“Haunted by Huntington's disease, the O'Brien family members watch as their patriarch slowly loses his physical abilities. Stripped of his policeman's badge, Joe struggles to find meaning in his life while his children wonder if they, too, will eventually succumb to the degenerative disease that has no cure. Should they get the blood test that will either give them relief or lead to fear and despair? What would you do? This is Genova at her best and a story that will provoke many discussions.”

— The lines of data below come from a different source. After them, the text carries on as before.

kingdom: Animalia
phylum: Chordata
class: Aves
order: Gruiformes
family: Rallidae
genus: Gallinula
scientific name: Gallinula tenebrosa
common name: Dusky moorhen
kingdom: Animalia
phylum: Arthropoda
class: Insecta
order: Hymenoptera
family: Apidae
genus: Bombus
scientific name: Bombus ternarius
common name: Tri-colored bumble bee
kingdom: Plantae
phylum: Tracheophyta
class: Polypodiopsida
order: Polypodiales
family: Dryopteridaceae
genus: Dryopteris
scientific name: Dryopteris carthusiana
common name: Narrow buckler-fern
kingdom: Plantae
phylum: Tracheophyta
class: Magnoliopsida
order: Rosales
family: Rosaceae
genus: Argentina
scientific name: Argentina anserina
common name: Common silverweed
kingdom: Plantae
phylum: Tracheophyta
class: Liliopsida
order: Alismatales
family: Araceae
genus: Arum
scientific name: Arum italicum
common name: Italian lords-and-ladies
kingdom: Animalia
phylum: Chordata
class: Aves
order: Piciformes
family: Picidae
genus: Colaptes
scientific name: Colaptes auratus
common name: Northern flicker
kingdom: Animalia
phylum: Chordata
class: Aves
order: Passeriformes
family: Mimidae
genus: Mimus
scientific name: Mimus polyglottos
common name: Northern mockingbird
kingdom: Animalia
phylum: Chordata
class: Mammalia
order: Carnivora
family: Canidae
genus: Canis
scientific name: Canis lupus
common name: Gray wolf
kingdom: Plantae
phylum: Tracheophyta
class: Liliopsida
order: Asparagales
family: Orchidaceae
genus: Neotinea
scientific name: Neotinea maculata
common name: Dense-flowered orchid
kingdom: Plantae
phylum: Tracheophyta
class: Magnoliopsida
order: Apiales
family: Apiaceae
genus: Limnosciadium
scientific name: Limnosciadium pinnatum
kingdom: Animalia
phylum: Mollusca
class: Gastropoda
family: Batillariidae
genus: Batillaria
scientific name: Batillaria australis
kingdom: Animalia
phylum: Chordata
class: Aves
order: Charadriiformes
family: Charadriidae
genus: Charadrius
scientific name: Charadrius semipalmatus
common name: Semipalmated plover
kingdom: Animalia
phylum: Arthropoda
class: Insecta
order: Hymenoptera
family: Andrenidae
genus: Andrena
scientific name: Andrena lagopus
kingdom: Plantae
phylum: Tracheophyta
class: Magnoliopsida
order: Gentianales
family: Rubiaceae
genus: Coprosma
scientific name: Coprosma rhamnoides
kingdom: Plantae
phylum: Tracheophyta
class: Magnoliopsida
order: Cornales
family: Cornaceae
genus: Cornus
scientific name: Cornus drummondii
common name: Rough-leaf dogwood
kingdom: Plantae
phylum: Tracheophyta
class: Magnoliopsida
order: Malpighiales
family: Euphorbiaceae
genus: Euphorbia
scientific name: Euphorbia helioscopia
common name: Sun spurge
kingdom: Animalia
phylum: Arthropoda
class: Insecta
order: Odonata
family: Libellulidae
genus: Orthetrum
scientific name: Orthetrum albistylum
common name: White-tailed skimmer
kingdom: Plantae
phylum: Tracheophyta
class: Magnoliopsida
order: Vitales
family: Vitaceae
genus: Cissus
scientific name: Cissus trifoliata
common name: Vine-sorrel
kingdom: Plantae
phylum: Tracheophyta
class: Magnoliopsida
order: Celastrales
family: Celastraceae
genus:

— Linda Bond (E), Auntie's Bookstore, Spokane, WA
Joe O'Brien is a forty-three-year-old police officer from the Irish Catholic neighborhood of Charlestown, Massachusetts. A devoted husband, proud father of four children in their twenties, and respected officer, Joe begins experiencing bouts of disorganized thinking, uncharacteristic temper outbursts, and strange, involuntary movements. He initially attributes these episodes to the stress of his job, but as these symptoms worsen, he agrees to see a neurologist and is handed a diagnosis that will change his and his family's lives forever: Huntington's disease.
Huntington's is a lethal neurodegenerative disease with no treatment and no cure, and each of Joe's four children has a 50 percent chance of inheriting their father's disease. While watching her potential future in her father's escalating symptoms, twenty-one-year-old daughter Katie struggles with the questions this test imposes on her young adult life. As Joe's symptoms worsen and he's eventually stripped of his badge and more, Joe struggles to maintain hope and a sense of purpose, while Katie and her siblings must find the courage to either live a life "at risk" or learn their fate.
Praised for writing that "explores the resilience of the human spirit" (The San Francisco Chronicle), Lisa Genova has once again delivered a novel as powerful and unforgettable as the human insights at its core.